A limitation of the study is that tumor grade evaluation differed between the cohorts. In Meldola, Ki67/grade were mainly assessed at outside institutions prior to referral. The same process occurred in Bad Berka. In contrast, grade evaluation was centralized in Rotterdam (at the Erasmus Medical Center) and, in the majority of cases, was reread prior to PRRT. However, the similar efficacies of the PPQ between the cohorts suggests a centralized analysis may not be required. Nevertheless, a uniform evaluation of grade should be a fundamental requirement for an accurate PPQ and reflects one of the longstanding issues that has previously been extensively discussed in respect of Ki67 [38].

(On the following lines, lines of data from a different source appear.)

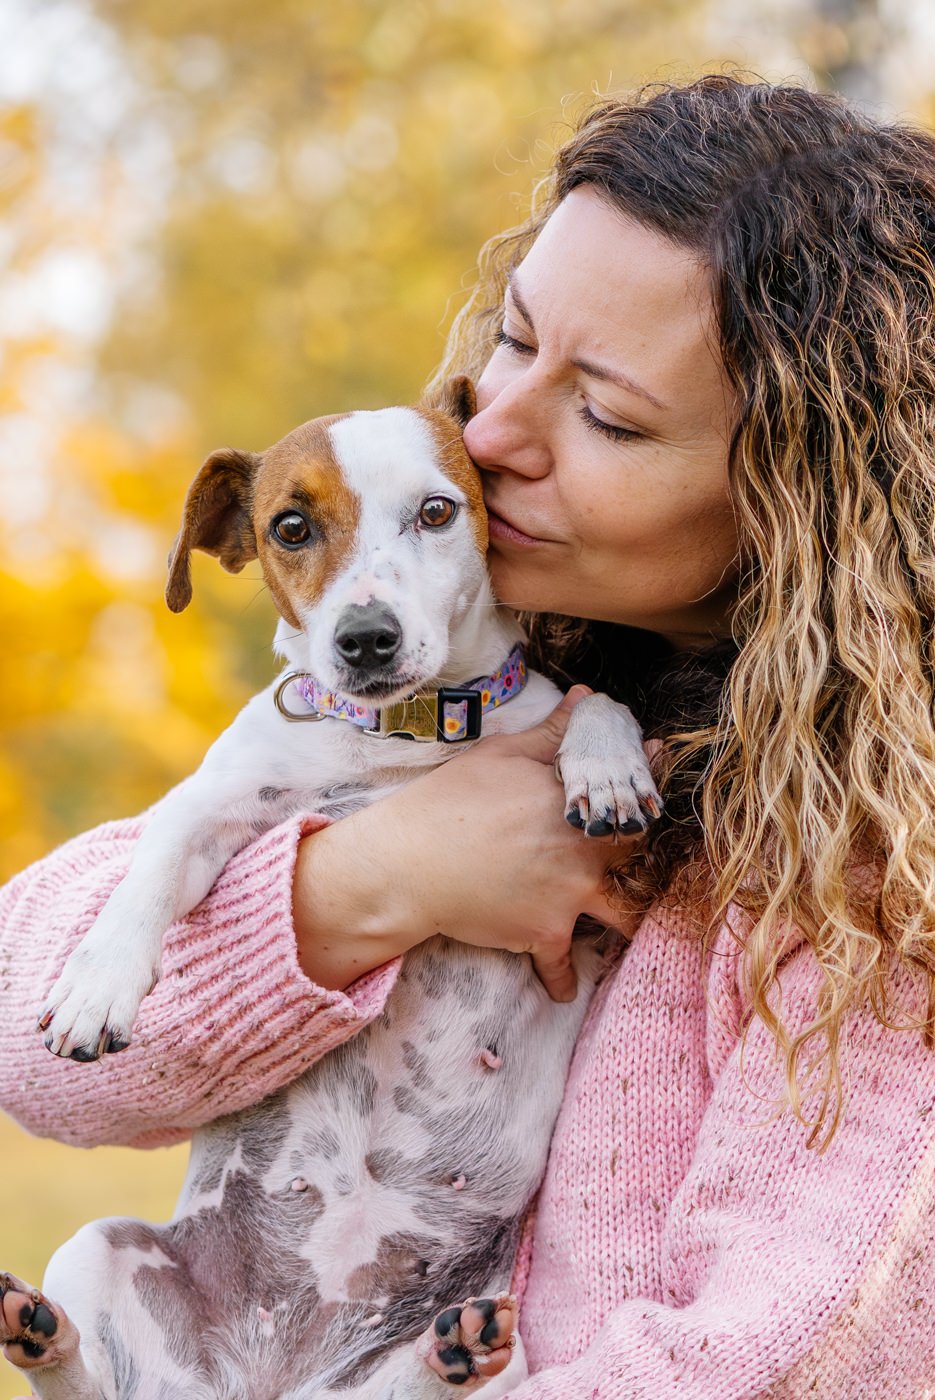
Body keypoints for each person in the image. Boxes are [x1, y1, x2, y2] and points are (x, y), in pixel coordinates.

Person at [3, 73, 935, 1396]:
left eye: (605, 415)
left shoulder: (872, 897)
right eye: (511, 337)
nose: (488, 433)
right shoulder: (457, 662)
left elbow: (779, 1355)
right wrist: (376, 881)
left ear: (796, 502)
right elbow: (25, 1029)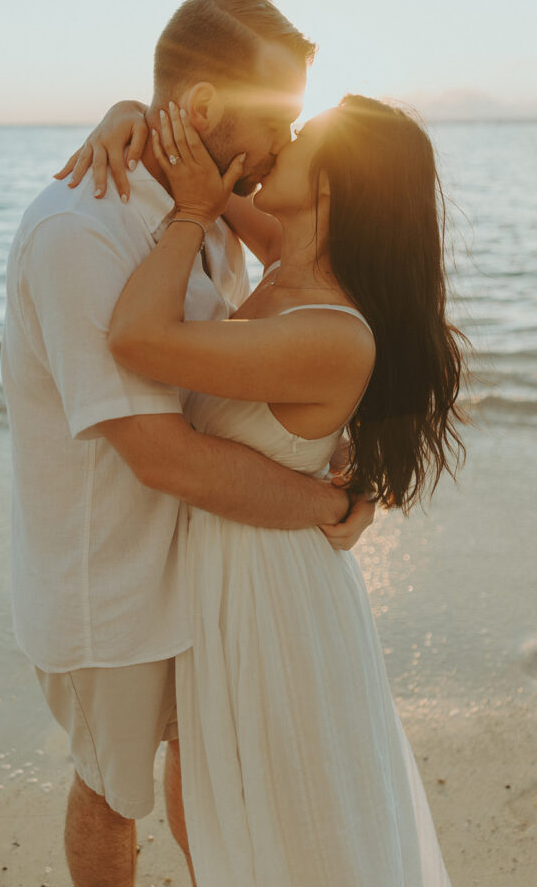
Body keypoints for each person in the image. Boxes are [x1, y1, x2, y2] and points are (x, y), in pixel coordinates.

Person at [1, 0, 374, 887]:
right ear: (203, 109)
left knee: (210, 782)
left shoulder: (202, 206)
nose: (285, 144)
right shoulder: (78, 233)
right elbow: (160, 451)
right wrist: (327, 502)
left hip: (205, 572)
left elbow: (288, 320)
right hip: (113, 591)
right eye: (274, 121)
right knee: (111, 795)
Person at [75, 92, 465, 885]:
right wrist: (127, 113)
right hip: (235, 580)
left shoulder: (330, 331)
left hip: (273, 601)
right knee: (245, 817)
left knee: (291, 821)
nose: (278, 143)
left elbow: (136, 339)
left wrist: (187, 215)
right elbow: (225, 188)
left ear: (330, 190)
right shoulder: (294, 262)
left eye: (299, 140)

Another limitation is that we evaluated retrospective samples from the comparator cohorts. Nevertheless, the discrepancy in prediction with PRRT was substantial and consistent with the postulate that PPQ is specific for radionuclide therapy. An additional limitation is that one of the studies (Bad Berka) included mixed 177Lu-based protocols. This could be viewed as a confounding factor. However, the observation that the PPQ demonstrated high predictive accuracy even in mixed protocol patients supports the proposal that this is specific for PRRT and that radiation response-associated genes captured in the signature are important factors. Both the growth factor and the metabolomic genes captured by the signature are specifically related to oxidative stress, metabolism and hypoxic signaling [39,40,41]. We consider that elevated expression of these genes in blood identifies tumors that are more radiosensitive given the role of hypoxia, oxidative stress and loss of DNA repair associated with radiation responsiveness [42].

The clinical value of a specific PRRT predictive biomarker consists in its ability to facilitate management decisions on whether to start the treatment based on the likelihood of efficacy [43]. When there is a molecular prediction of failure, an alternative clinical decision could be made to either modulate the treatment (combine with biologics or chemotherapy), or consider sequencing of different treatments. Alternative therapy, particularly if the patient is at risk of toxicity, could also be considered.

We feel that the combination of genetic data (PRRT prediction signature) with sensitive imaging information (68Ga-DOTATATE/DOTATOC PET/CT) for localization and disease extent will result in a multifaceted clinical tool that provides an efficient method to effectively stratify and appropriately treat patients with PRRT.